** Opening EXCERPTED RECORDS block **
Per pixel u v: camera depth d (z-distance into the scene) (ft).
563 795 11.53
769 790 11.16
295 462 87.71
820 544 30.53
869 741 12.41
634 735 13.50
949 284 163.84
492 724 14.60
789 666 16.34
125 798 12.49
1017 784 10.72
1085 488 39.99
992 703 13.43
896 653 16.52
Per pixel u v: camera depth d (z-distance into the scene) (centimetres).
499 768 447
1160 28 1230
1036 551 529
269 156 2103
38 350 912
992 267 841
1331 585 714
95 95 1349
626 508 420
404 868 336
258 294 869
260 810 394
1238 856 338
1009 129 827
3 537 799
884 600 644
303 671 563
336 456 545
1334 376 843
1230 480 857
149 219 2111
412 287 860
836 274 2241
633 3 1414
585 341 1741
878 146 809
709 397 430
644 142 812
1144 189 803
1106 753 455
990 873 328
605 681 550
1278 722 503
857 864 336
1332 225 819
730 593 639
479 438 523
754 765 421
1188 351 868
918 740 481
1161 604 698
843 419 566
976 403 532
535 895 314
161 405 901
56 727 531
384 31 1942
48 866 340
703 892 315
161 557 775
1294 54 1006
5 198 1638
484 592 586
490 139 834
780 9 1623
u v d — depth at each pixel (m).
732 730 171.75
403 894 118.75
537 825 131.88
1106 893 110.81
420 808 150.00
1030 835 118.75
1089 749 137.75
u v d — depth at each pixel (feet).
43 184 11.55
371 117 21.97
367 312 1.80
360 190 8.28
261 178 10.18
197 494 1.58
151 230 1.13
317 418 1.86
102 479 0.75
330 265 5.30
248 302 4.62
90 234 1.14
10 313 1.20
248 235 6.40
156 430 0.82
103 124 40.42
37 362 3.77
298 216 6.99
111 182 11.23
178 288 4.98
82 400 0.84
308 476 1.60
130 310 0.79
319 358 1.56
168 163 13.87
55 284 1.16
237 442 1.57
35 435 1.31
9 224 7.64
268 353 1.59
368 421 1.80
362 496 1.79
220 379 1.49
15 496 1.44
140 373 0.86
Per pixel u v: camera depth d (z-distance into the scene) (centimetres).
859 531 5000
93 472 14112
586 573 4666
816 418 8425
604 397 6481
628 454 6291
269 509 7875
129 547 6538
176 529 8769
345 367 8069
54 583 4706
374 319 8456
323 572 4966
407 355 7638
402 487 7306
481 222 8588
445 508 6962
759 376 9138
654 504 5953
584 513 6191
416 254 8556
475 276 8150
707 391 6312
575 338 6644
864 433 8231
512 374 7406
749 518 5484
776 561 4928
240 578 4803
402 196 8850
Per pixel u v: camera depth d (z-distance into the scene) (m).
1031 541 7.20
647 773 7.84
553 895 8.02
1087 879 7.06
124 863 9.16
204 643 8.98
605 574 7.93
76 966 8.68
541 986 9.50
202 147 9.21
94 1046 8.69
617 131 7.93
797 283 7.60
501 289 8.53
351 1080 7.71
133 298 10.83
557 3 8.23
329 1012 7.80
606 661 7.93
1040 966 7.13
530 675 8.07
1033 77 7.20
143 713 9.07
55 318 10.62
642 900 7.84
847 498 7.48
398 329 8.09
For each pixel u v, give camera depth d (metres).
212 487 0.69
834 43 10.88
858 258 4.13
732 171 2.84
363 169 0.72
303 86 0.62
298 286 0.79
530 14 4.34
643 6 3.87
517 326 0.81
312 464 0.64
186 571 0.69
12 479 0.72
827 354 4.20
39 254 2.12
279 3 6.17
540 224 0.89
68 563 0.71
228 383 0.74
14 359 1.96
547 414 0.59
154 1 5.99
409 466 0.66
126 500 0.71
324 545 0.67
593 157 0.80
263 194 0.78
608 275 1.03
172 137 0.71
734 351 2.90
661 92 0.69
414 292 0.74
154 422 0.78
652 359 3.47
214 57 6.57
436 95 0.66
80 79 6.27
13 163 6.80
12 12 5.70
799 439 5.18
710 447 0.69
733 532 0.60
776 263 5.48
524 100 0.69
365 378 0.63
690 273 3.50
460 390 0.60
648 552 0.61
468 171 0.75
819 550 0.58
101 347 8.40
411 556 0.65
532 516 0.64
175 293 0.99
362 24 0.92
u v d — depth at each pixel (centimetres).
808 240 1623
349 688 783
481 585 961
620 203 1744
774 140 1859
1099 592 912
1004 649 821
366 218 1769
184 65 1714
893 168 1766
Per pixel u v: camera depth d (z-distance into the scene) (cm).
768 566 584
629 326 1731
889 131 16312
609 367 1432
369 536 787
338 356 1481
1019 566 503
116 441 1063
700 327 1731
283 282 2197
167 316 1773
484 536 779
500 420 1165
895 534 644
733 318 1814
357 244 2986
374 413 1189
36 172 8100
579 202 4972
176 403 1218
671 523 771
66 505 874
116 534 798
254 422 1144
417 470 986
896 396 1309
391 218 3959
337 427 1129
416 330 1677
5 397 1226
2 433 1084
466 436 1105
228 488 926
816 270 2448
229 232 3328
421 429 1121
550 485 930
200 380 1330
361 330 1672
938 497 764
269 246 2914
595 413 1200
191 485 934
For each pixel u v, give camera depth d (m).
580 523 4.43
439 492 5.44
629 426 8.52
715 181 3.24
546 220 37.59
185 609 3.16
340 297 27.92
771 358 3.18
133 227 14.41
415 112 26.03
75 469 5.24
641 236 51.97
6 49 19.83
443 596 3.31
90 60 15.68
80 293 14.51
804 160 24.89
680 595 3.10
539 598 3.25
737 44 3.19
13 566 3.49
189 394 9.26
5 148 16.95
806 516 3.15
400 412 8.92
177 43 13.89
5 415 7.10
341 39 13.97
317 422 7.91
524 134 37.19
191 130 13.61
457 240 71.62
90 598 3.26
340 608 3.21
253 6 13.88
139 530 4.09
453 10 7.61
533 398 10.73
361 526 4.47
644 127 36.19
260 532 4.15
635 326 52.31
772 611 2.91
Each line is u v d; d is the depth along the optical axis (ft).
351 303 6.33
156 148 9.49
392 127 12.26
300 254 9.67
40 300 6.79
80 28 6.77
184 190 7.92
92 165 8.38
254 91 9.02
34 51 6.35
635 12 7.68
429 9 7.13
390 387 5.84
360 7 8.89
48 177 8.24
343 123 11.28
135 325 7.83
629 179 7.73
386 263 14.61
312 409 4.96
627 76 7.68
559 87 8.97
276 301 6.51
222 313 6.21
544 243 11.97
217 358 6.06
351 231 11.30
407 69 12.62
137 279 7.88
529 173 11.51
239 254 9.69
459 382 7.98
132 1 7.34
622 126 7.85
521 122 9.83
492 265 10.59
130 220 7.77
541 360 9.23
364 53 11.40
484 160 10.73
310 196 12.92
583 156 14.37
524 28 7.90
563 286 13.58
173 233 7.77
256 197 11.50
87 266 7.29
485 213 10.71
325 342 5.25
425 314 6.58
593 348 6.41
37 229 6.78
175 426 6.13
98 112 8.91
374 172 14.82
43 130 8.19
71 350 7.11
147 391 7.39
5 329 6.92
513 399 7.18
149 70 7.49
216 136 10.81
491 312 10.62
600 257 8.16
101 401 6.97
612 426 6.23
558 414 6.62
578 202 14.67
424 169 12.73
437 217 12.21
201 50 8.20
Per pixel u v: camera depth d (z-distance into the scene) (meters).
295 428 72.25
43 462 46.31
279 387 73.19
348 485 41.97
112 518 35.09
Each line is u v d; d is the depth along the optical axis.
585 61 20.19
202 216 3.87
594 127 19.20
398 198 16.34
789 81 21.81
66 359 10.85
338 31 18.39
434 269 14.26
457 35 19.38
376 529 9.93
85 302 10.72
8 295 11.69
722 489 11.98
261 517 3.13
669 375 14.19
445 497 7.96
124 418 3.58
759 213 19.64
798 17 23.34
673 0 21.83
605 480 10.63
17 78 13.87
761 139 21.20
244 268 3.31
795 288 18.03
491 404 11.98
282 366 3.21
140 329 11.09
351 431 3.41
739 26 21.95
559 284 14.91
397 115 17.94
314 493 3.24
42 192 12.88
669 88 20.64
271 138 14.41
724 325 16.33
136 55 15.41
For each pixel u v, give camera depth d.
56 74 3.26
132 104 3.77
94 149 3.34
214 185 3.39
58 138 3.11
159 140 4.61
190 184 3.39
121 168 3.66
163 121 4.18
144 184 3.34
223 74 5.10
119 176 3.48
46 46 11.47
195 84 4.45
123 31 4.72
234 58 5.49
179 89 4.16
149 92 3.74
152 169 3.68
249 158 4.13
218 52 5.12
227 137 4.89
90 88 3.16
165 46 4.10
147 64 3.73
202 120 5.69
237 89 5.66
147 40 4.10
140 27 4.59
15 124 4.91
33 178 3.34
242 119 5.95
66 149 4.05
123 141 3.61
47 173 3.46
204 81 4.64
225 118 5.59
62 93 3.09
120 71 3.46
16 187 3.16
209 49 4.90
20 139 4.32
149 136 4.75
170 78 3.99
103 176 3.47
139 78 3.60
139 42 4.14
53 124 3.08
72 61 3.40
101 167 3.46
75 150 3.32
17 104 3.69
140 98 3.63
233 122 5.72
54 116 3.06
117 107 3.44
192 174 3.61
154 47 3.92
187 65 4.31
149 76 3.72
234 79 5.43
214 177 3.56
** Closing EXCERPTED RECORDS block **
== TO DO ==
Within the material above, extract exactly the lines that start at the line containing "173 233 7.77" and stop after the line containing "398 198 16.34", and only those.

== YOUR RESPONSE ==
173 233 7.77
256 197 11.50
87 266 7.29
485 213 10.71
325 342 5.25
425 314 6.58
593 348 6.41
37 229 6.78
175 426 6.13
98 112 8.91
374 172 14.82
43 130 8.19
71 350 7.11
147 391 7.39
5 329 6.92
513 399 7.18
149 70 7.49
216 136 10.81
491 312 10.62
600 257 8.16
101 401 6.97
612 426 6.23
558 414 6.62
578 202 14.67
424 169 12.73
437 217 12.21
201 50 8.20
Per pixel u v: camera depth d (z-distance into the scene) (meters).
295 428 72.25
43 462 46.31
279 387 73.19
348 485 41.97
112 518 35.09
Each line is u v d; d is the depth along the optical axis.
585 61 20.19
202 216 3.87
594 127 19.20
398 198 16.34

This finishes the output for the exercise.